▶ **SET TASK 1**
Rewrite the paragraph of the Big Data posts beginning "Hadoop has run into architectural limitations" as a bulleted list that keeps its main facts.
▶ **SET TASK 2**
Revise the Big Data posts between "Why is this" and "data intelligence, etc.", inclusive, replacing "telecom operators" with "mobile carriers".
▶ **SET TASK 3**
Proceed with the Big Data posts, beginning after their final sentence.

▶ **SUPPLIED PASSAGE**

Posts Tagged ‘nosql’

Open Source Big Data Reporting & ETL show promises

March 16, 2012 1 comment

With Hadoop/Hbase/Hive, Cassandra, etc. you can store and manipulate peta-bytes of data. But what if you want to get nice looking reports or compare data held in a NoSQL solution with data held elsewhere? There have been two market leaders in the Open Source business intelligence space that are putting all their firepower onto Big Data now.

Pentaho Big Data seems to be a bit further ahead. They offer a graphical ETL tool, a report designer and a business intelligence server. These are existing tools but support for Hadoop HDFS, Map-Reduce, Hbase, Hive, Pig, Cassandra, etc. have been added.

Jaspersoft’s Open Source Big Data strategy is a little bit behind because connectors are not included yet into the main product and several are still in beta quality and with missing documentation.

Both companies will accelerate the adoption of big data since the main problem with Big Data is easy reporting. Unstructured data is harder to format into a very structured report than structured data. Any solutions that will make this possible and additionally are Open Source are very welcome in times of cost cutting…


NextGen Hadoop, beyond MapReduce

Hadoop has run into architectural limitations and the community has started working on the Next Generation Hadoop [NGN Hadoop]. NGN Hadoop has some new management features of which multi-tenant application management is the major one. However the key change is that MapReduce no longer is entangled inside the rest of Hadoop. This will allow Hadoop to be used for MPI, Machine Learning, Master-Worker, Iterative Processing, Graph Processing, etc. New tools to better manage Hadoop are also being incubated, e.g. Ambari and HCatalog.

Why is this important for telecom?
Having one platform that allows massive data storage, peta-byte data analytics, complex parallel computations, large-scale machine learning, big data map reduce processing, etc. all in one multi-tenant set-up means that telecom operators could see massive reductions in their architecture costs together with faster go-to-market, better data intelligence, etc.

Telecom applications, that are redesigned around this new paradigm, can all use one shared back-office architecture. Having data centralized into one large Hadoop cluster instead of tens or hundreds of application-specific databases, will enable unseen data analytics possibilities and bring much-needed efficiencies.

▶ **MATERIAL PROVIDED**
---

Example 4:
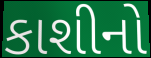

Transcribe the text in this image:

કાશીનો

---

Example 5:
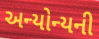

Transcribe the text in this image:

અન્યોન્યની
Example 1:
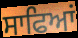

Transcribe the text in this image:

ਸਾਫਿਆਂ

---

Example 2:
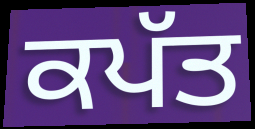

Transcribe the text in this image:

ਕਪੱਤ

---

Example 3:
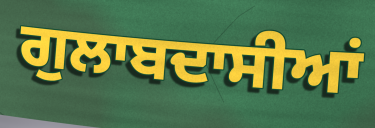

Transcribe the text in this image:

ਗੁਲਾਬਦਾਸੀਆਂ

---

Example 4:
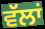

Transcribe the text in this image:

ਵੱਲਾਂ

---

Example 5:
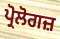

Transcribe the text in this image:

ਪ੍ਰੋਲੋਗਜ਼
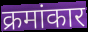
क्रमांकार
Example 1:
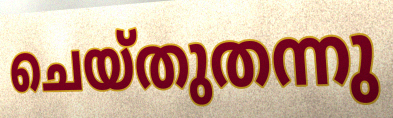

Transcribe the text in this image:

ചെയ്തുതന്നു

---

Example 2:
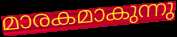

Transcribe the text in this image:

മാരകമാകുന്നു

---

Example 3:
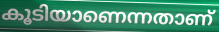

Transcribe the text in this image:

▶ **EXERCISE RESPONSE 1**
- Hadoop has hit architectural limitations, so the community has begun work on Next Generation Hadoop (NGN Hadoop).
- NGN Hadoop adds new management features, chiefly multi-tenant application management.
- The key change is that MapReduce is no longer entangled with the rest of Hadoop.
- As a result, Hadoop can be used for MPI, Machine Learning, Master-Worker, Iterative Processing, Graph Processing, and more.
- New tools for managing Hadoop, such as Ambari and HCatalog, are being incubated.

▶ **EXERCISE RESPONSE 2**
Why is this important for telecom?
Having one platform that allows massive data storage, peta-byte data analytics, complex parallel computations, large-scale machine learning, big data map reduce processing, etc. all in one multi-tenant set-up means that mobile carriers could see massive reductions in their architecture costs together with faster go-to-market, better data intelligence, etc.

▶ **EXERCISE RESPONSE 3**
Is this shared-architecture paradigm new? Not at all. Google has been using it since 2004 at least when they published Map Reduce and BigTable.

What is needed is that several large operators define this approach as their standard architecture hence telecom solution providers will start incorporating it into their solutions. Commercial support can be easily acquired from companies like Hortonworks, Cloudera, etc.

Having one shared data architecture and multi-tenant application virtualization in the form of a Telco PaaS would allow third-parties to launch new services quickly and cheaply, think days in stead of years…

Changing from Telco Grade to Web 2.0 Grade by fighting telecom myths

Most telecom operators are still thinking that software should be upgraded at most twice a year. Oracle RAC is the only valid database solution. RFQ’s bring innovation. If you pay higher software licenses, the software will have more features and as such will be better.

All of these myths will have to be changed in the coming 12 months if operators want to be stay on top of the game.

Upgrade twice a year

For telecom network equipment, two upgrades a year are fine. However for everything related to services that are offered to consumers or businesses, that means that operators are 180 times less competitive then their direct competition. The large dotcoms like Facebook and Google make software upgrades on a daily basis. 50% of all the files that contain Google software code change every month. Even if “a revolution” would happen and software upgrades would come every month, it would still mean a 30 times lag.

Operators need to start using cloud computing, even if they are private clouds, to deploy their back-office systems. The business needs software solutions to move at market speed. That means that if a new social networking site is hot, then it should be integrated into telecom solution offerings in days. Not in months or a year.

There are many techniques to make deployments more predictable, more frequent and more reliable. Offering extra features or integrations quickly can be done via plugins. You can have a group of early adopters, give feedback. If they don’t survive this feedback, kill them. If they do, scale up quickly.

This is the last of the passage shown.